Changes in the number of remaining vehicles

The transition of the number of remaining vehicles is as shown in the above figure (initial number of vehicles 30). After learning, the number of cars did not decrease at the initial stage, but the time required for all cars to park was shortened. This is due to the fact that some cars are instructed to "dare to see off" in order to prevent traffic congestion that occurs when the parking lot is biased toward a specific parking lot. It is a form that is socially optimized at the expense of the profits of some vehicles.

State transition (initial number of vehicles 30)

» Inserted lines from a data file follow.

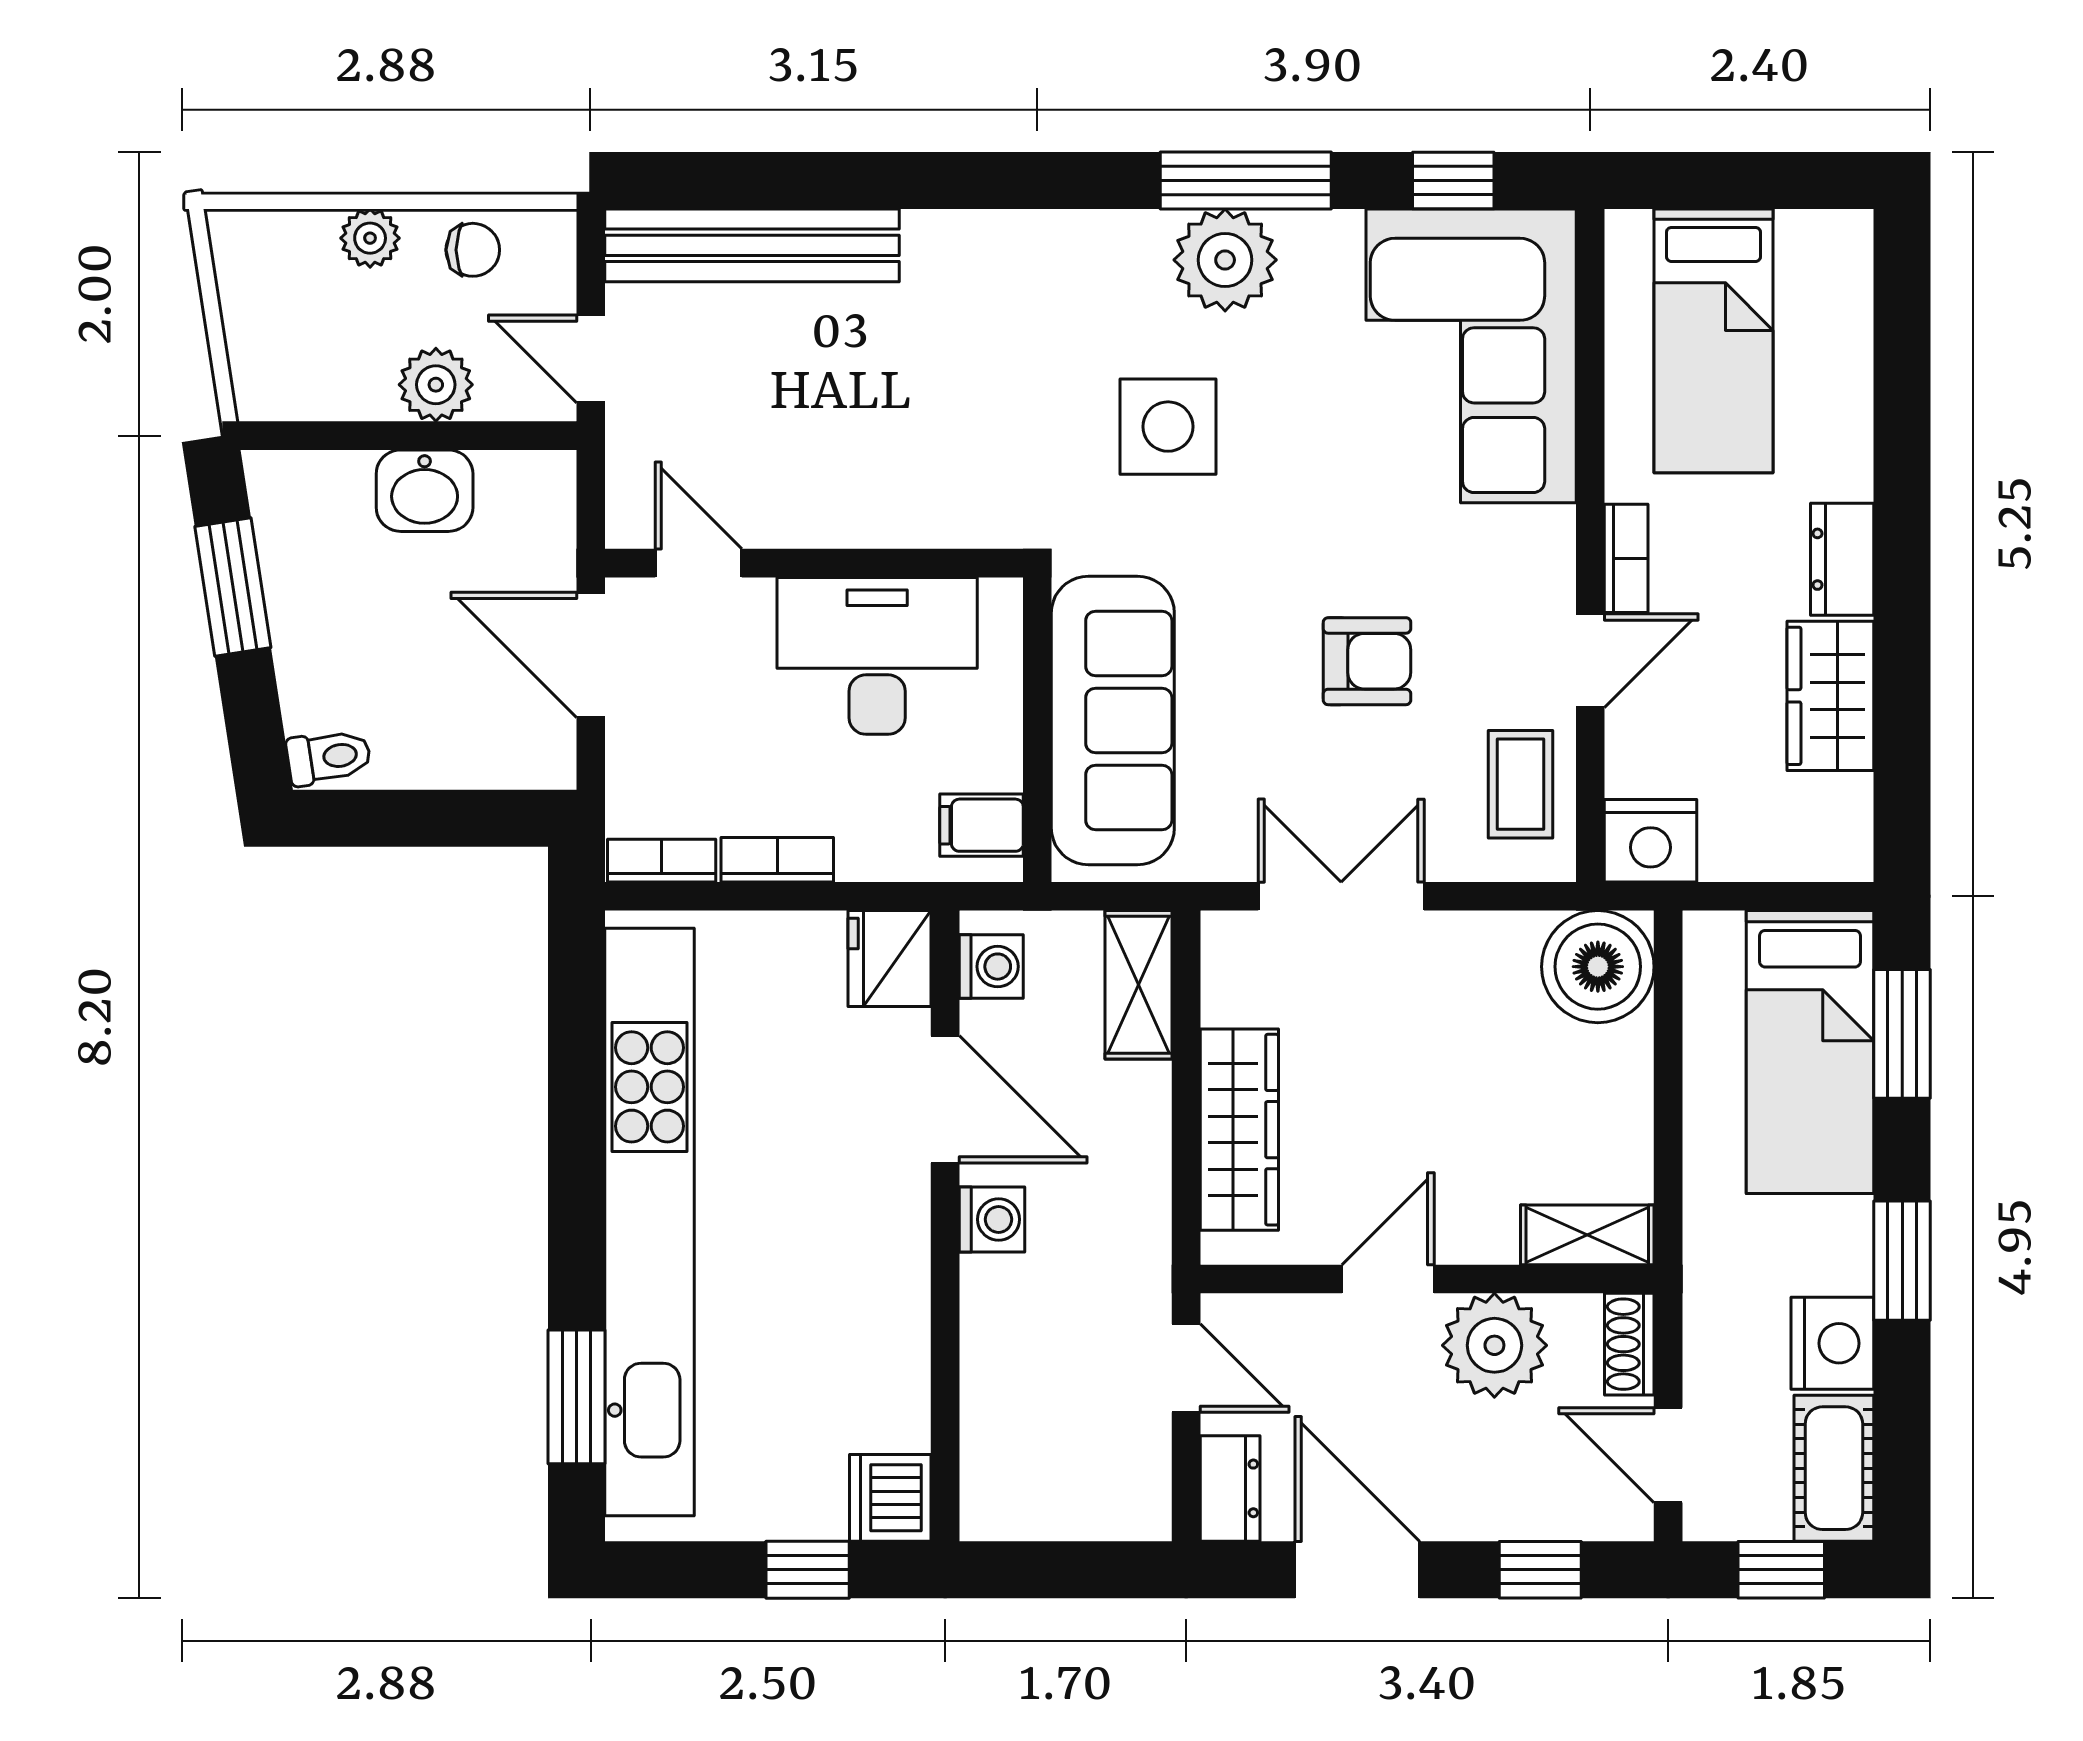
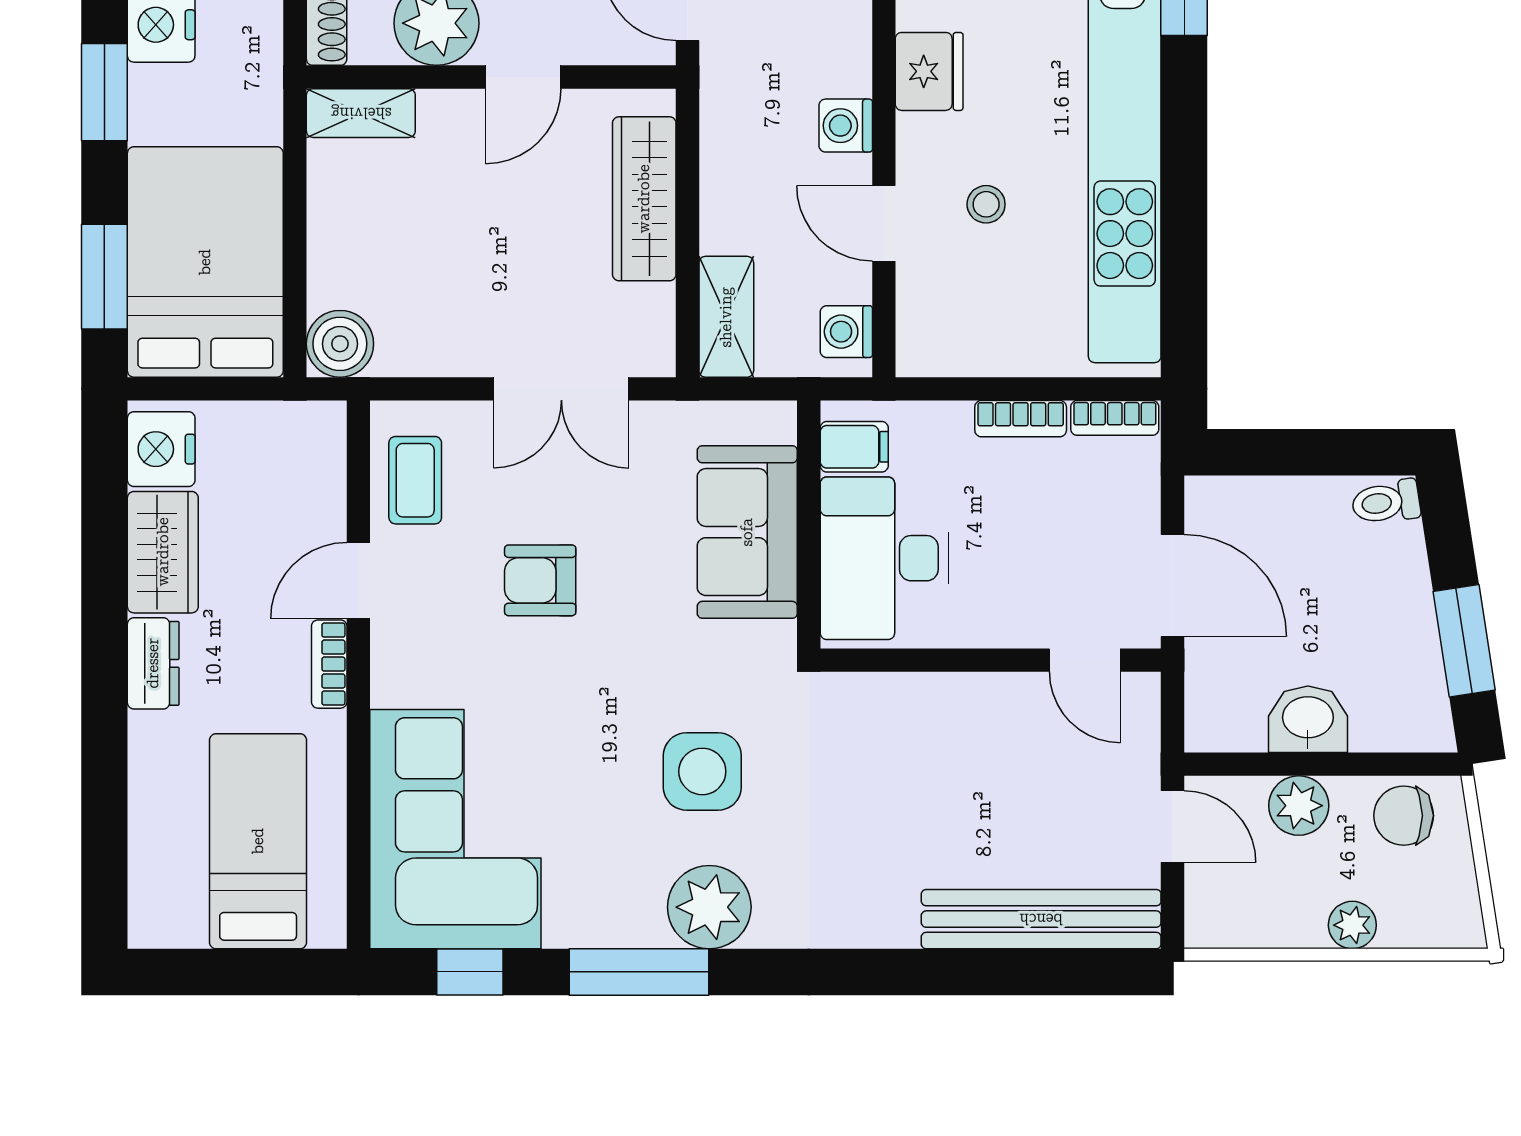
chair: (473, 250) -> (1404, 816), moved, width x1.37, depth x1.37
plant: (1225, 260) -> (709, 907), moved
desk: (877, 656) -> (884, 558), moved, turned 90
sofa: (1113, 720) -> (747, 532), width x0.73
nightstand: (1650, 841) -> (161, 449), moved, turned -90
fridge: (890, 959) -> (929, 71), moved
boiler: (1598, 967) -> (340, 344), width x0.73, depth x0.73
bed: (1810, 1052) -> (205, 262), width x1.50
door: (945, 1099) -> (884, 223), width x0.73
stool: (820, 1123) -> (986, 204), added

Let's take a look at the state transition to see what the actual movement of the vehicle is. The vertical axis direction is time, and the horizontal axis direction is each time. Given the initial state at t = 0, the state changes when time-evolved are accumulated downward.

The state transition when the initial number of vehicles is 30 is as shown in the above figure. As seen in the transition of the number of remaining vehicles, by giving instructions to "dare to see off" some vehicles, future traffic congestion will be eased, and as a result, parking of all vehicles will be completed earlier.

State transition (initial number of vehicles 20)

The state transition when the initial number of vehicles is 20 is as shown in the above figure. As in the case of the initial number of vehicles of 30, by instructing "dare to see off", future traffic congestion will be alleviated, and as a result, parking of all vehicles will be completed earlier. From this, it can be seen that learning is robust to some extent with respect to the number of vehicles.

State transition (initial number of vehicles 10)

The state transition when the initial number of vehicles is 10 is as shown in the above figure. If the number of initial vehicles is small, traffic congestion will not occur and it is judged that there is no need to give an instruction to "dare to see off".

Conclusion

-A simple description of the road space with parking behavior using a cellular automaton.

-The strategy of "putting in the parking lot you find for the time being" may increase the time it takes for all vehicles to complete parking.

・ By introducing guide lights that instruct parking lots and learning using DQN, it is possible to shorten the time it takes for all vehicles to complete parking.

[PYTHON] Use Deep Q-Network to control road guide lights!